Work order >> Look for the word "None" in the material below, then report each line where it occurs.

------------------------------------

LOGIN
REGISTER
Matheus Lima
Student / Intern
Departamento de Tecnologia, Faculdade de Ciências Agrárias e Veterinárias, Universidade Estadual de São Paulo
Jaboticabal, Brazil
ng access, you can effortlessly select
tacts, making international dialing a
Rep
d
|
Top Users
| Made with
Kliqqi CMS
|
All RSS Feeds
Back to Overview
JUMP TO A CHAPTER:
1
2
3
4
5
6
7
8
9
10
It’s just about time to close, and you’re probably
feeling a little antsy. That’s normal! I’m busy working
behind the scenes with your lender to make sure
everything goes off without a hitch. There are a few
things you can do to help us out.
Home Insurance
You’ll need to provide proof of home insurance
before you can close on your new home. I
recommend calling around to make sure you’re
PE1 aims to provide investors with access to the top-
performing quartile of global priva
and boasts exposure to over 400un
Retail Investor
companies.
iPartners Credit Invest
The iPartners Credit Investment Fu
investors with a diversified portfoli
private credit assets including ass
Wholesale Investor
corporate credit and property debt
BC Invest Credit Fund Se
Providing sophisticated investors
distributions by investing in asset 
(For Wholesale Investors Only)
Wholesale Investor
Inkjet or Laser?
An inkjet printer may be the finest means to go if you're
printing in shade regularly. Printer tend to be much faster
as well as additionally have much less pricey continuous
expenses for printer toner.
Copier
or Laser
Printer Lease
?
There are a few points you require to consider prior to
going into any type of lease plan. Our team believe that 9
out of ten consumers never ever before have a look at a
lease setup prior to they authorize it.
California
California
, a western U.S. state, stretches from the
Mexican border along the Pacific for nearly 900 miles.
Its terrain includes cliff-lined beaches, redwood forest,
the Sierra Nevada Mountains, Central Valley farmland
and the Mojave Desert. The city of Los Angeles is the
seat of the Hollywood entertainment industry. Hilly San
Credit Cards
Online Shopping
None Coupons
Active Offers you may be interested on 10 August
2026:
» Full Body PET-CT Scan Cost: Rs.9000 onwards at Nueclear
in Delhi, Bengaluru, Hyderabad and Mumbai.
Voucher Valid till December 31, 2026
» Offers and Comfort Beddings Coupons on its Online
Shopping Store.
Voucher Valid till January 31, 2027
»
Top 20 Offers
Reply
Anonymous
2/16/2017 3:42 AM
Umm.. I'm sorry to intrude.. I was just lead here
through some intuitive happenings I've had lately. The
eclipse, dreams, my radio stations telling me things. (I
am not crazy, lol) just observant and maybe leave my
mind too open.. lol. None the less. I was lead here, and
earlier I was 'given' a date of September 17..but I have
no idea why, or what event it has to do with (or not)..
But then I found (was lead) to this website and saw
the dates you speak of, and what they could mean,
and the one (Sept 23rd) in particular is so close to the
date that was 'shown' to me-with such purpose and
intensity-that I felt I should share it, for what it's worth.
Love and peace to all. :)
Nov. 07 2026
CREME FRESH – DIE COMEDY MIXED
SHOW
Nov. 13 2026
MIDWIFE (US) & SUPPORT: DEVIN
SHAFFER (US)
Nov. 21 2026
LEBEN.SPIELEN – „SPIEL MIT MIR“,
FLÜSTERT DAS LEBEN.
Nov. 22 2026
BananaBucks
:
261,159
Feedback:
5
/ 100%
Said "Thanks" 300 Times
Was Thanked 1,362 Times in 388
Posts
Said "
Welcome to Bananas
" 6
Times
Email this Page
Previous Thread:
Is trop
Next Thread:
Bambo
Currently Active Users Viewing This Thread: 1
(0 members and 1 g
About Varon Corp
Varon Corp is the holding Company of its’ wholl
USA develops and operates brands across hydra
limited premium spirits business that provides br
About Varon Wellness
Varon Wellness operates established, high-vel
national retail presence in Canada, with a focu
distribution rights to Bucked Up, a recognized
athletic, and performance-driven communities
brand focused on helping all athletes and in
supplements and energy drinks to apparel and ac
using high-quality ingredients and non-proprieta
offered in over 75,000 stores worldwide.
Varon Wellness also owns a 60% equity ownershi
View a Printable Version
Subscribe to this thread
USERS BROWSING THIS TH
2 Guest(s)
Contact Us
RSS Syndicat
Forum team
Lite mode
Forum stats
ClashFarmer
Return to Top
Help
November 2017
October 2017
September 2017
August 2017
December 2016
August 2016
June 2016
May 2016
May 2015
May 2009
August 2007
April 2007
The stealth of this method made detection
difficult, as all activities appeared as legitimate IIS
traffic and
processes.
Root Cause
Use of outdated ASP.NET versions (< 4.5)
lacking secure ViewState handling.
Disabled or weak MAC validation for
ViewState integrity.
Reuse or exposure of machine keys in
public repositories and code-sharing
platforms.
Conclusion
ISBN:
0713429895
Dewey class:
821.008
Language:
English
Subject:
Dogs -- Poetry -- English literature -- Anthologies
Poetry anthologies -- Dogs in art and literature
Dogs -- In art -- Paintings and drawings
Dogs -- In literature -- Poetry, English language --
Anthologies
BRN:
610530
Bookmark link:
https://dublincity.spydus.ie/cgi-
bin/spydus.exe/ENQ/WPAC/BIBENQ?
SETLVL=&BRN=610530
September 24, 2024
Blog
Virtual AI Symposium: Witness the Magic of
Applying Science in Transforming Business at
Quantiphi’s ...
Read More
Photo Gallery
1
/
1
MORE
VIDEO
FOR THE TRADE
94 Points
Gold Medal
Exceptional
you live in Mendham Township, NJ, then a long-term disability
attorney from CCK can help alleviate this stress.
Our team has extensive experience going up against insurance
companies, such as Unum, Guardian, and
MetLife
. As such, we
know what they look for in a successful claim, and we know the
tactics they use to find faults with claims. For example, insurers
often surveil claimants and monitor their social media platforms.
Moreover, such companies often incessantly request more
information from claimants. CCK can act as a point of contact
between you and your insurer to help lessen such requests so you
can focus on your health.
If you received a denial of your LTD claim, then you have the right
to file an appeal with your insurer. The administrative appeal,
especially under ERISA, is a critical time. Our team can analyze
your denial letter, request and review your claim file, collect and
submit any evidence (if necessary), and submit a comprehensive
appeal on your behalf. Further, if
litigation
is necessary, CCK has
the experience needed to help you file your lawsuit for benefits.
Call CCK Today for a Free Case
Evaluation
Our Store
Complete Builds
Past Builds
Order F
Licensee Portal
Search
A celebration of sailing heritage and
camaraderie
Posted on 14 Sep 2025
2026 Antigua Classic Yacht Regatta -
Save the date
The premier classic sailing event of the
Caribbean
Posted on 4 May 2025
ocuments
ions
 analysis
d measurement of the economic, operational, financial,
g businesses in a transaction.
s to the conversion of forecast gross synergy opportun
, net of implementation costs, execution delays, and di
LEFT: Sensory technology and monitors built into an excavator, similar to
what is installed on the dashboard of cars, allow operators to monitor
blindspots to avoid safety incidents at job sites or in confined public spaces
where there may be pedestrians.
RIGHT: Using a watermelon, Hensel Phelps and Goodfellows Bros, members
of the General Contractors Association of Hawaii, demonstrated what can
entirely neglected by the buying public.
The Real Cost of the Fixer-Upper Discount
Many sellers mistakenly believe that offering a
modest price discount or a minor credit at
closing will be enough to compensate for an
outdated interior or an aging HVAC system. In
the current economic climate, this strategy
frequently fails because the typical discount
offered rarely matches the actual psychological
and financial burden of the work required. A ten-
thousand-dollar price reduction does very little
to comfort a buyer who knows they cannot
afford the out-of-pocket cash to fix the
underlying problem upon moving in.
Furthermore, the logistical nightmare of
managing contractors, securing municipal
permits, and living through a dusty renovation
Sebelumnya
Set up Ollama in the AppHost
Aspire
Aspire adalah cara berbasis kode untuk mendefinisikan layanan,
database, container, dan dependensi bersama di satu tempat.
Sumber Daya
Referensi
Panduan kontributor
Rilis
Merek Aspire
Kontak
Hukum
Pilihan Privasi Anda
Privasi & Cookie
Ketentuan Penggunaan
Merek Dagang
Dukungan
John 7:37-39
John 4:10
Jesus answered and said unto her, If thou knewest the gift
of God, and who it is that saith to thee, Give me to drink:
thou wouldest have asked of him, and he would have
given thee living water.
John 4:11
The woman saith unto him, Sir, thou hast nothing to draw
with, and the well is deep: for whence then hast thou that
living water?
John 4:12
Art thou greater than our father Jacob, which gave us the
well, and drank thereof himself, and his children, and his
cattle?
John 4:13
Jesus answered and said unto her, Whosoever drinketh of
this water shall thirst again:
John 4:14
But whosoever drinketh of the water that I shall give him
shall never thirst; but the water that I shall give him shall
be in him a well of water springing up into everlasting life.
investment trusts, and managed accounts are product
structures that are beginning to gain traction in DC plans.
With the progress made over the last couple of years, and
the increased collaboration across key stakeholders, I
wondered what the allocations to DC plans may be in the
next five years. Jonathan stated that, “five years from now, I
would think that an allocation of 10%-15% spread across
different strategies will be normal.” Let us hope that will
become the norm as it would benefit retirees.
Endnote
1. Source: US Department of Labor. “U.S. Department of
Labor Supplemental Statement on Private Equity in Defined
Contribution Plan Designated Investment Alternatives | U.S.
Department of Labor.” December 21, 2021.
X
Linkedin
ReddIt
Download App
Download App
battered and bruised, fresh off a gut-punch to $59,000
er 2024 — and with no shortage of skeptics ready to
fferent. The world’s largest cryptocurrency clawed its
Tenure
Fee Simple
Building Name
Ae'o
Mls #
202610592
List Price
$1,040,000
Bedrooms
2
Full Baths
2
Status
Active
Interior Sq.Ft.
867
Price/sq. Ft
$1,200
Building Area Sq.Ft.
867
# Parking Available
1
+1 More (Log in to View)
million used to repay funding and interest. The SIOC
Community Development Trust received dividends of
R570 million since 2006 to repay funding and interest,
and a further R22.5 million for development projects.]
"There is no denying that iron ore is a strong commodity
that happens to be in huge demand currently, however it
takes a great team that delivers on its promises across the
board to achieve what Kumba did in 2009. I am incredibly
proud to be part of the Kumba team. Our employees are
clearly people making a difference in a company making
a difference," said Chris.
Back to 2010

------------------------------------

Task response >>
None Coupons
mind too open.. lol. None the less. I was lead here, and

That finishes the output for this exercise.